*PROBLEM TO SOLVE*: A line below contains "163 379 3.52", and a later one contains "280 187 1914". Repeat both, with every line between them, exactly.

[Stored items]

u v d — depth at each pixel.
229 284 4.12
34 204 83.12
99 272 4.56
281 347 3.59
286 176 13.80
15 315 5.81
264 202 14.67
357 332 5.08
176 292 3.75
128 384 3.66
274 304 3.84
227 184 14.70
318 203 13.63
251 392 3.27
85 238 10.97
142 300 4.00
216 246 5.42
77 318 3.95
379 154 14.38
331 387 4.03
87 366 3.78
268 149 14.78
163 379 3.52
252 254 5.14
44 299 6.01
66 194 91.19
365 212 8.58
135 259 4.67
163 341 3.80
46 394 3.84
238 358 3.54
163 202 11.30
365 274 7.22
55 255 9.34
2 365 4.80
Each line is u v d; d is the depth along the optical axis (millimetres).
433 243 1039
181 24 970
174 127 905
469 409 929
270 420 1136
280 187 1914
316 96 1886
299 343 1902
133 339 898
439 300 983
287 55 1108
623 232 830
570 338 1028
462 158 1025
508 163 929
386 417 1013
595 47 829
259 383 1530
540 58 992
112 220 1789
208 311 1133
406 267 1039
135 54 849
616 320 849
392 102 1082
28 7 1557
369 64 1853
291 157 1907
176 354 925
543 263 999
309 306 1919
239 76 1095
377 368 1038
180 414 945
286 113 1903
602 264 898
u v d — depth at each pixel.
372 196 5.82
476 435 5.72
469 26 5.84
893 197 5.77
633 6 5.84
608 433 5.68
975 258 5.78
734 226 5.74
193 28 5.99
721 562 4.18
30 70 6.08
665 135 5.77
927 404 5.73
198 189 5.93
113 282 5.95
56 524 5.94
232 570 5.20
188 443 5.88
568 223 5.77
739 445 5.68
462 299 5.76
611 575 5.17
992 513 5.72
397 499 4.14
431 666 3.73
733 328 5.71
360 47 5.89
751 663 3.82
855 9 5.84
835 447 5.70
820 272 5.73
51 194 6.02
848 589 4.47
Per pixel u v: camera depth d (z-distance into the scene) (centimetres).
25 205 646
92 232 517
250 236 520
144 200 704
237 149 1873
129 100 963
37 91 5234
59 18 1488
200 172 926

*WRITTEN ANSWER*:
163 379 3.52
252 254 5.14
44 299 6.01
66 194 91.19
365 212 8.58
135 259 4.67
163 341 3.80
46 394 3.84
238 358 3.54
163 202 11.30
365 274 7.22
55 255 9.34
2 365 4.80
Each line is u v d; d is the depth along the optical axis (millimetres).
433 243 1039
181 24 970
174 127 905
469 409 929
270 420 1136
280 187 1914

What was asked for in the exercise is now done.